The problem
Turn the lines of all the items below into a single numbered list, leaving out any blank lines.

Task input
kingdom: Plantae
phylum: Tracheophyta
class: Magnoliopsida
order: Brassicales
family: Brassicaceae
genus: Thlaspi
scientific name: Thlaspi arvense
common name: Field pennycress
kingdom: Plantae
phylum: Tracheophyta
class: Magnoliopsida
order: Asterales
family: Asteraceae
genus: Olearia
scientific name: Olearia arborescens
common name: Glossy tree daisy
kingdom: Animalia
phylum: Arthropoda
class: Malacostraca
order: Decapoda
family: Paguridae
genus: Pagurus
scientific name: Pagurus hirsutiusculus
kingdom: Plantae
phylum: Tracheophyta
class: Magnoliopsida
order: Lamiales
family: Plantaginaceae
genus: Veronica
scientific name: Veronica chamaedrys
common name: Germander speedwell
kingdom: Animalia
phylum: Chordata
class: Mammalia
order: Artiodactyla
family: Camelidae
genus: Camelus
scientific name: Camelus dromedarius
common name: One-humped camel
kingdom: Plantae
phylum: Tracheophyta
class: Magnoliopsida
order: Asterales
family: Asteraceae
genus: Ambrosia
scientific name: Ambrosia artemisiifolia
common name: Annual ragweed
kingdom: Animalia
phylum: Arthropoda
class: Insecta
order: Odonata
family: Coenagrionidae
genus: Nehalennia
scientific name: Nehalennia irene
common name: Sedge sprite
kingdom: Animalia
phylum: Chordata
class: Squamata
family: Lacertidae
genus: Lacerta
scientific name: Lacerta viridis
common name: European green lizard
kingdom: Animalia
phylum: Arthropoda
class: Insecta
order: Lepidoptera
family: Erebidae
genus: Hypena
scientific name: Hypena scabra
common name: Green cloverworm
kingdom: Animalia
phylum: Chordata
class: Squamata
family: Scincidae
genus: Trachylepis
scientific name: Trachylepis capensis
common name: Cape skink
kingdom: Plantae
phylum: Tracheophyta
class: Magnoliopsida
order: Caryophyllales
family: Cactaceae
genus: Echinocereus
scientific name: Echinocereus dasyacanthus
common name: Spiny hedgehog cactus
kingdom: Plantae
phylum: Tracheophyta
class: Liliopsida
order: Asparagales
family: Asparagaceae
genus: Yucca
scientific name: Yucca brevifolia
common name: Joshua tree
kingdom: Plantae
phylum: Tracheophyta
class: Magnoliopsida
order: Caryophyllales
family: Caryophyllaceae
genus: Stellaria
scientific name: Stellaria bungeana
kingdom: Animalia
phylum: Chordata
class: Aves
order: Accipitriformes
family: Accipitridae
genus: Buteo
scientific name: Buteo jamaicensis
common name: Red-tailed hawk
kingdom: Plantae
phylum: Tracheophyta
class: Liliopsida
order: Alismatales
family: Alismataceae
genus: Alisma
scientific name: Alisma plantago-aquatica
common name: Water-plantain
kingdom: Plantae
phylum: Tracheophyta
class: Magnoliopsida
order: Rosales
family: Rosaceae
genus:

Right answer
1. kingdom: Plantae
2. phylum: Tracheophyta
3. class: Magnoliopsida
4. order: Brassicales
5. family: Brassicaceae
6. genus: Thlaspi
7. scientific name: Thlaspi arvense
8. common name: Field pennycress
9. kingdom: Plantae
10. phylum: Tracheophyta
11. class: Magnoliopsida
12. order: Asterales
13. family: Asteraceae
14. genus: Olearia
15. scientific name: Olearia arborescens
16. common name: Glossy tree daisy
17. kingdom: Animalia
18. phylum: Arthropoda
19. class: Malacostraca
20. order: Decapoda
21. family: Paguridae
22. genus: Pagurus
23. scientific name: Pagurus hirsutiusculus
24. kingdom: Plantae
25. phylum: Tracheophyta
26. class: Magnoliopsida
27. order: Lamiales
28. family: Plantaginaceae
29. genus: Veronica
30. scientific name: Veronica chamaedrys
31. common name: Germander speedwell
32. kingdom: Animalia
33. phylum: Chordata
34. class: Mammalia
35. order: Artiodactyla
36. family: Camelidae
37. genus: Camelus
38. scientific name: Camelus dromedarius
39. common name: One-humped camel
40. kingdom: Plantae
41. phylum: Tracheophyta
42. class: Magnoliopsida
43. order: Asterales
44. family: Asteraceae
45. genus: Ambrosia
46. scientific name: Ambrosia artemisiifolia
47. common name: Annual ragweed
48. kingdom: Animalia
49. phylum: Arthropoda
50. class: Insecta
51. order: Odonata
52. family: Coenagrionidae
53. genus: Nehalennia
54. scientific name: Nehalennia irene
55. common name: Sedge sprite
56. kingdom: Animalia
57. phylum: Chordata
58. class: Squamata
59. family: Lacertidae
60. genus: Lacerta
61. scientific name: Lacerta viridis
62. common name: European green lizard
63. kingdom: Animalia
64. phylum: Arthropoda
65. class: Insecta
66. order: Lepidoptera
67. family: Erebidae
68. genus: Hypena
69. scientific name: Hypena scabra
70. common name: Green cloverworm
71. kingdom: Animalia
72. phylum: Chordata
73. class: Squamata
74. family: Scincidae
75. genus: Trachylepis
76. scientific name: Trachylepis capensis
77. common name: Cape skink
78. kingdom: Plantae
79. phylum: Tracheophyta
80. class: Magnoliopsida
81. order: Caryophyllales
82. family: Cactaceae
83. genus: Echinocereus
84. scientific name: Echinocereus dasyacanthus
85. common name: Spiny hedgehog cactus
86. kingdom: Plantae
87. phylum: Tracheophyta
88. class: Liliopsida
89. order: Asparagales
90. family: Asparagaceae
91. genus: Yucca
92. scientific name: Yucca brevifolia
93. common name: Joshua tree
94. kingdom: Plantae
95. phylum: Tracheophyta
96. class: Magnoliopsida
97. order: Caryophyllales
98. family: Caryophyllaceae
99. genus: Stellaria
100. scientific name: Stellaria bungeana
101. kingdom: Animalia
102. phylum: Chordata
103. class: Aves
104. order: Accipitriformes
105. family: Accipitridae
106. genus: Buteo
107. scientific name: Buteo jamaicensis
108. common name: Red-tailed hawk
109. kingdom: Plantae
110. phylum: Tracheophyta
111. class: Liliopsida
112. order: Alismatales
113. family: Alismataceae
114. genus: Alisma
115. scientific name: Alisma plantago-aquatica
116. common name: Water-plantain
117. kingdom: Plantae
118. phylum: Tracheophyta
119. class: Magnoliopsida
120. order: Rosales
121. family: Rosaceae
122. genus:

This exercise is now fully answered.